Please copy the records below word for word, from the line containing "scientific name: Anaea andria" through the line containing "family: Aspleniaceae", inclusive, and nothing more.

########

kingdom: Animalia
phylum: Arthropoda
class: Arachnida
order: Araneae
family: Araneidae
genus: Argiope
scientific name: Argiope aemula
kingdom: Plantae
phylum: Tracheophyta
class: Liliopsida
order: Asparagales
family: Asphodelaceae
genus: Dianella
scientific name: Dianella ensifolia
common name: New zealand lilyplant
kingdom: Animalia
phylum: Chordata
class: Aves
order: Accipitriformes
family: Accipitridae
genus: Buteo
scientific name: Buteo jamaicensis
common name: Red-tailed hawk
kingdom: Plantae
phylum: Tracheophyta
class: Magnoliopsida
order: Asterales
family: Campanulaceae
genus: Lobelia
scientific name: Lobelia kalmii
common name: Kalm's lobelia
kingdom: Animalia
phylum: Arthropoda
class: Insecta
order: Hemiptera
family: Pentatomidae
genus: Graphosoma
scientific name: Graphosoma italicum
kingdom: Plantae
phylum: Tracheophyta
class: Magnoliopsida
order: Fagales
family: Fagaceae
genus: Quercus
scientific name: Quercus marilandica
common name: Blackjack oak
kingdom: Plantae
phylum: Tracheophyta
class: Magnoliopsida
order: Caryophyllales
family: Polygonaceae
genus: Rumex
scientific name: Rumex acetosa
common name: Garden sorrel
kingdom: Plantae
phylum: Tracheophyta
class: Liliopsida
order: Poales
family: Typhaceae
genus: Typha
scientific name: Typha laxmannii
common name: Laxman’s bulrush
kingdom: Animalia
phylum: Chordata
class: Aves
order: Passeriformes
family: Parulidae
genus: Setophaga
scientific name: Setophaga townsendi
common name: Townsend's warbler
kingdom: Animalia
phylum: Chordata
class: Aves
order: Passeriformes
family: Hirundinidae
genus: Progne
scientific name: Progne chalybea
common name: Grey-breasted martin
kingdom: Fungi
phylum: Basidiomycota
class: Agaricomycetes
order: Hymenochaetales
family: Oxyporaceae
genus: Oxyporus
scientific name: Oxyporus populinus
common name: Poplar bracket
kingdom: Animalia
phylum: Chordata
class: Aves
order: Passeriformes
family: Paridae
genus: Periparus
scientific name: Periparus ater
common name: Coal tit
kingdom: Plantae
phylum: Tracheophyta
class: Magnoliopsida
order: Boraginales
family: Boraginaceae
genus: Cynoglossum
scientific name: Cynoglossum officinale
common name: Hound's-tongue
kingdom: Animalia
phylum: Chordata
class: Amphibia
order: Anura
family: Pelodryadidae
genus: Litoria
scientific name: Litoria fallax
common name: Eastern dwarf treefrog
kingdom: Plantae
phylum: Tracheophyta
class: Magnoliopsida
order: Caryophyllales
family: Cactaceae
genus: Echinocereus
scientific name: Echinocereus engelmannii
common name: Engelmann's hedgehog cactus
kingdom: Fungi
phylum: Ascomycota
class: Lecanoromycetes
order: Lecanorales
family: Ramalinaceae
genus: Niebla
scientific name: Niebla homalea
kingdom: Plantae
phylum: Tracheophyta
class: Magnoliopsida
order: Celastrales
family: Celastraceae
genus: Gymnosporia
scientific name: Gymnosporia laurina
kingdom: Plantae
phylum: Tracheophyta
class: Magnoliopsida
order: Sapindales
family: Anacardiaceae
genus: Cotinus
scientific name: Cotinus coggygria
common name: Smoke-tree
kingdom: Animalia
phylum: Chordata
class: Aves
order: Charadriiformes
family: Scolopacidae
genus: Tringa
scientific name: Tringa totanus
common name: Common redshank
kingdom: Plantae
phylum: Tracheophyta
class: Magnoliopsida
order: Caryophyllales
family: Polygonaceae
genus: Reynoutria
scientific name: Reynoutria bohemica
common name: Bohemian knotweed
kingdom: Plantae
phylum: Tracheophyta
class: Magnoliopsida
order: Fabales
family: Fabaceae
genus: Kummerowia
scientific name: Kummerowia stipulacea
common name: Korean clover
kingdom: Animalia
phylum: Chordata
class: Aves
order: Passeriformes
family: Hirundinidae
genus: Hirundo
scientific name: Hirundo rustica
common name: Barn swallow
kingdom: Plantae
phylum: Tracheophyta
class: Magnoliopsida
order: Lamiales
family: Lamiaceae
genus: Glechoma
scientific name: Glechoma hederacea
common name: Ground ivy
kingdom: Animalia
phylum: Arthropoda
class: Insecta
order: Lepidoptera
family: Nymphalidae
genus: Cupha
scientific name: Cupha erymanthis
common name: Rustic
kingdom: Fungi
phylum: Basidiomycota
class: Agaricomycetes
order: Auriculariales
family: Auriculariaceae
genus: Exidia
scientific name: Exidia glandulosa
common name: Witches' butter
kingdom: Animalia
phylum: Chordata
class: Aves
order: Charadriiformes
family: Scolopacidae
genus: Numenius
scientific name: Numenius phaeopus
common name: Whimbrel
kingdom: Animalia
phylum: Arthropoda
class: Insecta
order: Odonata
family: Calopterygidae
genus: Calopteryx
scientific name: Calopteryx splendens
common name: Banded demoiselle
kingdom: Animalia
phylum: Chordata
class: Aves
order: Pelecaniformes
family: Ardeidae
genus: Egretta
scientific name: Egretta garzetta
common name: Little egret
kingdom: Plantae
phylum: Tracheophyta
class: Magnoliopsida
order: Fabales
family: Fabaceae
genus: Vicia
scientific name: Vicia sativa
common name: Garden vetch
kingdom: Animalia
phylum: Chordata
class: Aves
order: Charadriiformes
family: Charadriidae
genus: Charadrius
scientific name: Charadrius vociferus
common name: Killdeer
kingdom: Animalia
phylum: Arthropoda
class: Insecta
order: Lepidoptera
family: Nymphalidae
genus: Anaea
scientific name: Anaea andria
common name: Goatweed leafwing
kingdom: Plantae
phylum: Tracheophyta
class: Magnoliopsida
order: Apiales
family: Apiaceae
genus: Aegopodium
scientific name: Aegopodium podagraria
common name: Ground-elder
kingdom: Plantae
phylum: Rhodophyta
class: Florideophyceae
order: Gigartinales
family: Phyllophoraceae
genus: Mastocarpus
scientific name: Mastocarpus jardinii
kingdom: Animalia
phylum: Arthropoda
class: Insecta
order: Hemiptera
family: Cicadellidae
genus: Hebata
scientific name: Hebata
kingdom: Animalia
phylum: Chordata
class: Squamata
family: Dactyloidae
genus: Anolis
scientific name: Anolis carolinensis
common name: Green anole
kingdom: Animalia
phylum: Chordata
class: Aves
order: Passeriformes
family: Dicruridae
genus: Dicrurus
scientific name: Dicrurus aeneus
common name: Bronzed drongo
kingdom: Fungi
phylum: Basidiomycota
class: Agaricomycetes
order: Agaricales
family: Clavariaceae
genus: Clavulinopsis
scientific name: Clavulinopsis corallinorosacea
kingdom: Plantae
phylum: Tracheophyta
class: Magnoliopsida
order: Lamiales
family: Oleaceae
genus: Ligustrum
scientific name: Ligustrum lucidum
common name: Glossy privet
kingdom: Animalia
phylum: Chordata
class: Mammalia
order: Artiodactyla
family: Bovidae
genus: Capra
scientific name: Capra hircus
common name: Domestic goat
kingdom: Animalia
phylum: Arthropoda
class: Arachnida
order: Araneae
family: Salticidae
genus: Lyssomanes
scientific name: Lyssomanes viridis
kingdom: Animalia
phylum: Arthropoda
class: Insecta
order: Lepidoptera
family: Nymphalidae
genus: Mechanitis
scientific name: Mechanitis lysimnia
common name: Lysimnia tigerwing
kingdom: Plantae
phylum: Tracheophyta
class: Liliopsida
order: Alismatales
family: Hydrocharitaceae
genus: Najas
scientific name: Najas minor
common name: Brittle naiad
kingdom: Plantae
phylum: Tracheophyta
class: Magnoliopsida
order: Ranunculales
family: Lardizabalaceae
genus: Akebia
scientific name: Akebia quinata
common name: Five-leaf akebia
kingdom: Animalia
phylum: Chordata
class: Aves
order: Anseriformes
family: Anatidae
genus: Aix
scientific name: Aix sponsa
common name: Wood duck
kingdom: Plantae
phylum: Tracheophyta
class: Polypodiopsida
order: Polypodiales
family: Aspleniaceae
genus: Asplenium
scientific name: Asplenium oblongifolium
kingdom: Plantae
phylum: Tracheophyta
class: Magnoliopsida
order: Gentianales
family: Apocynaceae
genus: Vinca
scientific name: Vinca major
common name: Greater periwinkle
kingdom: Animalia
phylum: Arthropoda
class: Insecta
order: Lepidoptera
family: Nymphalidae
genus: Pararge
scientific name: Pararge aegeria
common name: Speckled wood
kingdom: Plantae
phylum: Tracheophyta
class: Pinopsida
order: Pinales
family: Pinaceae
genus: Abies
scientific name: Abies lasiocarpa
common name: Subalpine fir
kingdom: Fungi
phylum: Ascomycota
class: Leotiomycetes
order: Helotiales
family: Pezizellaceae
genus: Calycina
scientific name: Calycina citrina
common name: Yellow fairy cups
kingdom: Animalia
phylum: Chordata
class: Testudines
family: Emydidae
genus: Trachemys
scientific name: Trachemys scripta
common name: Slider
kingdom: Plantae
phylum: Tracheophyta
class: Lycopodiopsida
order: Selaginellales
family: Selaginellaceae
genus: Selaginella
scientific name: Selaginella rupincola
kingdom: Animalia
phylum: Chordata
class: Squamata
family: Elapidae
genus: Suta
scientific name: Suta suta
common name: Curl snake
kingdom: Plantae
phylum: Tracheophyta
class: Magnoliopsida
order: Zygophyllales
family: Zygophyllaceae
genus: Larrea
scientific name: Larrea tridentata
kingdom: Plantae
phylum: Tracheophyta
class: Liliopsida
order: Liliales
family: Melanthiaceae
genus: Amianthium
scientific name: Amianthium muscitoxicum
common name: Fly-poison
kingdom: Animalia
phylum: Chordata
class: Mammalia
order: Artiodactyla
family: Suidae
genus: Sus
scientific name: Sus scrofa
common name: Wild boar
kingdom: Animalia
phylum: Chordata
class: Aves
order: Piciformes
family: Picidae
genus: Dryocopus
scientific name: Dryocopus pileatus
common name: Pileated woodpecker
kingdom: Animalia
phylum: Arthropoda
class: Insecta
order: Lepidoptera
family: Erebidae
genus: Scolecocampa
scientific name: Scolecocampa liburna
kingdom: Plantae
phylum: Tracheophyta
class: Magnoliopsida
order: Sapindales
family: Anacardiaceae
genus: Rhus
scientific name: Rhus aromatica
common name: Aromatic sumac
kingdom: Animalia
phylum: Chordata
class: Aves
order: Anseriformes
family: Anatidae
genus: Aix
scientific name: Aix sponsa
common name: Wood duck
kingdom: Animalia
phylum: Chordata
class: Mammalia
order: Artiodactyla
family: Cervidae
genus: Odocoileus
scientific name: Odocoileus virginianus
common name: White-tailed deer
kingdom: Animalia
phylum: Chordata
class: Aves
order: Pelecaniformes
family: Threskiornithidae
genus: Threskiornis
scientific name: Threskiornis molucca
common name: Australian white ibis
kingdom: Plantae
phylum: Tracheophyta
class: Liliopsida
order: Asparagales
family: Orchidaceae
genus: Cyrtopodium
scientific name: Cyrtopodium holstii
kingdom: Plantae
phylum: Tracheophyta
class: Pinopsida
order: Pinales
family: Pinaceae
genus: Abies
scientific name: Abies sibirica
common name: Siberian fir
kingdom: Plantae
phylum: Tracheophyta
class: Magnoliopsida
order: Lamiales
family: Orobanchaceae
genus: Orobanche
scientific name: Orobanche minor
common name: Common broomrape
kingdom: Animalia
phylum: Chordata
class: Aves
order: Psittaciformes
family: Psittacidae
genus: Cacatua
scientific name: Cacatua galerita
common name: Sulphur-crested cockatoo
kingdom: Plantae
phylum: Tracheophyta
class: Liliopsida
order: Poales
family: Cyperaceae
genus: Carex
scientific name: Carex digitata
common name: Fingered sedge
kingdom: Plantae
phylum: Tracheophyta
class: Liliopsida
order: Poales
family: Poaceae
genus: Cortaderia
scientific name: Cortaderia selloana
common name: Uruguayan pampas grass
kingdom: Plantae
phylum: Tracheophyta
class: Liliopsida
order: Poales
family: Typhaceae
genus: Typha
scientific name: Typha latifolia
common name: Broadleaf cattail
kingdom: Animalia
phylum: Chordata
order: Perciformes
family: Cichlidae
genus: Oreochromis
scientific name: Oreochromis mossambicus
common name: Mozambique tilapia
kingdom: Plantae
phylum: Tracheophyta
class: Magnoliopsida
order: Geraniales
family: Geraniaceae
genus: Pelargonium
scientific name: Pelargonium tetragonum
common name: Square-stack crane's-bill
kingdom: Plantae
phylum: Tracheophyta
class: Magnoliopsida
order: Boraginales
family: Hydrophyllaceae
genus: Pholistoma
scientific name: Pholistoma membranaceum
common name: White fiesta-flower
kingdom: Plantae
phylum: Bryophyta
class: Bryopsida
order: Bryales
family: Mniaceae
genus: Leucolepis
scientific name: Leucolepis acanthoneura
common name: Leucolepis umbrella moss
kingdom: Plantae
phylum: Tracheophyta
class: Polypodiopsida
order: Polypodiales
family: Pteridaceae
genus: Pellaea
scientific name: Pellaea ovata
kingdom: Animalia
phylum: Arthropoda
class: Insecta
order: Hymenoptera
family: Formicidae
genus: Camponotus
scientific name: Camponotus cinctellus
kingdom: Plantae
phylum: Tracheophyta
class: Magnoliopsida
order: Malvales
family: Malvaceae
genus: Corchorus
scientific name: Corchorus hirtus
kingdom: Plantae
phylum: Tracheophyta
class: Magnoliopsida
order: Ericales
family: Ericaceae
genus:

########

* Exercise solution *
scientific name: Anaea andria
common name: Goatweed leafwing
kingdom: Plantae
phylum: Tracheophyta
class: Magnoliopsida
order: Apiales
family: Apiaceae
genus: Aegopodium
scientific name: Aegopodium podagraria
common name: Ground-elder
kingdom: Plantae
phylum: Rhodophyta
class: Florideophyceae
order: Gigartinales
family: Phyllophoraceae
genus: Mastocarpus
scientific name: Mastocarpus jardinii
kingdom: Animalia
phylum: Arthropoda
class: Insecta
order: Hemiptera
family: Cicadellidae
genus: Hebata
scientific name: Hebata
kingdom: Animalia
phylum: Chordata
class: Squamata
family: Dactyloidae
genus: Anolis
scientific name: Anolis carolinensis
common name: Green anole
kingdom: Animalia
phylum: Chordata
class: Aves
order: Passeriformes
family: Dicruridae
genus: Dicrurus
scientific name: Dicrurus aeneus
common name: Bronzed drongo
kingdom: Fungi
phylum: Basidiomycota
class: Agaricomycetes
order: Agaricales
family: Clavariaceae
genus: Clavulinopsis
scientific name: Clavulinopsis corallinorosacea
kingdom: Plantae
phylum: Tracheophyta
class: Magnoliopsida
order: Lamiales
family: Oleaceae
genus: Ligustrum
scientific name: Ligustrum lucidum
common name: Glossy privet
kingdom: Animalia
phylum: Chordata
class: Mammalia
order: Artiodactyla
family: Bovidae
genus: Capra
scientific name: Capra hircus
common name: Domestic goat
kingdom: Animalia
phylum: Arthropoda
class: Arachnida
order: Araneae
family: Salticidae
genus: Lyssomanes
scientific name: Lyssomanes viridis
kingdom: Animalia
phylum: Arthropoda
class: Insecta
order: Lepidoptera
family: Nymphalidae
genus: Mechanitis
scientific name: Mechanitis lysimnia
common name: Lysimnia tigerwing
kingdom: Plantae
phylum: Tracheophyta
class: Liliopsida
order: Alismatales
family: Hydrocharitaceae
genus: Najas
scientific name: Najas minor
common name: Brittle naiad
kingdom: Plantae
phylum: Tracheophyta
class: Magnoliopsida
order: Ranunculales
family: Lardizabalaceae
genus: Akebia
scientific name: Akebia quinata
common name: Five-leaf akebia
kingdom: Animalia
phylum: Chordata
class: Aves
order: Anseriformes
family: Anatidae
genus: Aix
scientific name: Aix sponsa
common name: Wood duck
kingdom: Plantae
phylum: Tracheophyta
class: Polypodiopsida
order: Polypodiales
family: Aspleniaceae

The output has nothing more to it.